The Five Eyes comprise intelligence directors of the U.S., U.K., Canada, Australia, and New Zealand, including F.B.I. Director Christopher Wray. The threat of IP theft around the globe has long-existed, but these intelligence leaders laid out the purposeful and increasingly sophisticated tactics that may be used to target and steal IP and trade secrets. As the Director General of the U.K.'s MI-5, David McCallum, explained:
"This is not just about government secrets or military secrets. It's not even just about critical infrastructure. It's about academic research in our universities. It's about promising startup companies. People, in short, who probably don't think national security is about them . . . So we see the theft happening in a range of ways. One is that we see employees within those companies being manipulated. Often, in the first instance, they are not aware of what is happening. We have seen, for example, the use of professional networking sites to reach out in sort of masked, disguised ways to people in the U.K., either who have security clearance or who are working in interesting areas of technology. We've now seen over 20,000 examples of that kind of disguised approach to people in the U.K. who have information that the Chinese State wishes to get its hands on."
This echoes detailed warnings about organized and systematic threats offered by FBI agents and DOJ attorneys at trade secret conferences over the past year.

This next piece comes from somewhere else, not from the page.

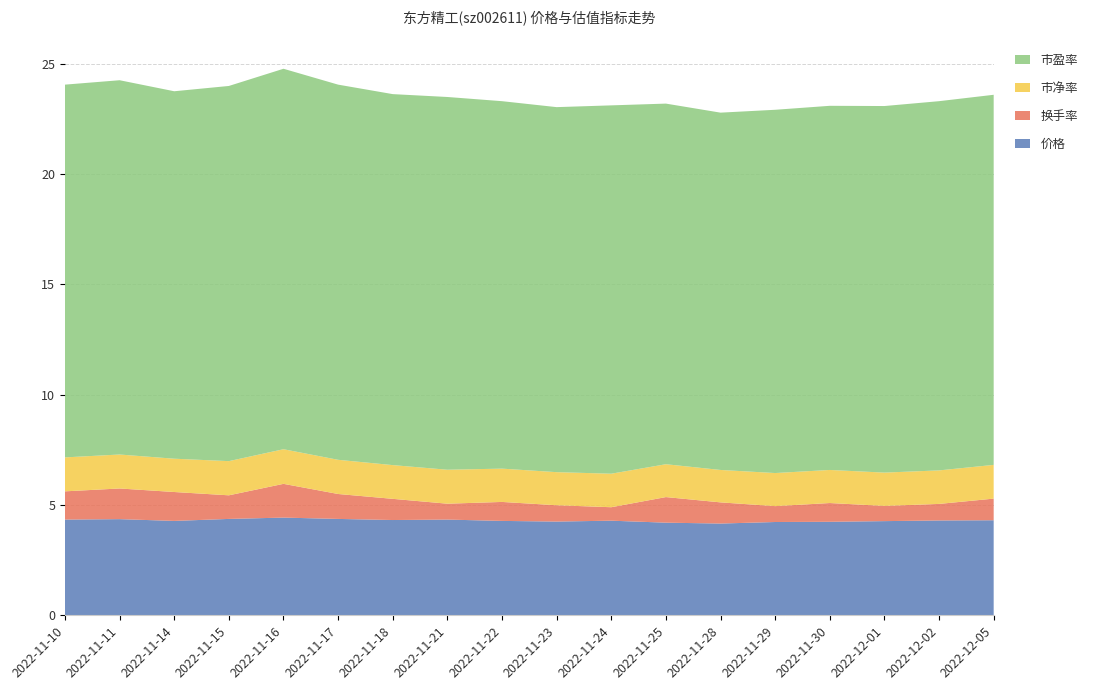

Reading left to right, list all the values displayed in this chart.

价格: 2022-11-10=4.3	2022-11-11=4.4	2022-11-14=4.3	2022-11-15=4.4	2022-11-16=4.4	2022-11-17=4.4	2022-11-18=4.3	2022-11-21=4.3	2022-11-22=4.3	2022-11-23=4.2	2022-11-24=4.3	2022-11-25=4.2	2022-11-28=4.2	2022-11-29=4.2	2022-11-30=4.2	2022-12-01=4.3	2022-12-02=4.3	2022-12-05=4.3
换手率: 2022-11-10=1.3	2022-11-11=1.4	2022-11-14=1.3	2022-11-15=1.1	2022-11-16=1.5	2022-11-17=1.1	2022-11-18=1.0	2022-11-21=0.7	2022-11-22=0.9	2022-11-23=0.7	2022-11-24=0.6	2022-11-25=1.2	2022-11-28=1.0	2022-11-29=0.7	2022-11-30=0.8	2022-12-01=0.7	2022-12-02=0.8	2022-12-05=1.0
市净率: 2022-11-10=1.5	2022-11-11=1.5	2022-11-14=1.5	2022-11-15=1.6	2022-11-16=1.6	2022-11-17=1.6	2022-11-18=1.5	2022-11-21=1.5	2022-11-22=1.5	2022-11-23=1.5	2022-11-24=1.5	2022-11-25=1.5	2022-11-28=1.5	2022-11-29=1.5	2022-11-30=1.5	2022-12-01=1.5	2022-12-02=1.5	2022-12-05=1.5
市盈率: 2022-11-10=16.9	2022-11-11=17.0	2022-11-14=16.7	2022-11-15=17.0	2022-11-16=17.2	2022-11-17=17.0	2022-11-18=16.8	2022-11-21=16.9	2022-11-22=16.7	2022-11-23=16.6	2022-11-24=16.7	2022-11-25=16.4	2022-11-28=16.2	2022-11-29=16.5	2022-11-30=16.5	2022-12-01=16.6	2022-12-02=16.7	2022-12-05=16.8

What to do? If you're a business owner, executive, researcher, or even a shareholder, you should be actively evaluating internal governance concerning the identification and protection of IP assets and implementing means for understanding vulnerabilities and monitoring security threats. In addition, engaging and training key personnel on the handling and safeguarding of IP assets and recognizing risks, including risks posed by vendors and development partners, is paramount to combatting IP theft. This is especially true for startups and small and mid-sized firms who will rely on the potential of their IP to grow their businesses. Furthermore, you should consider building out a rapid response team, including legal, IT, and HR functions, to engage threats in real-time and interact with appropriate federal and state authorities.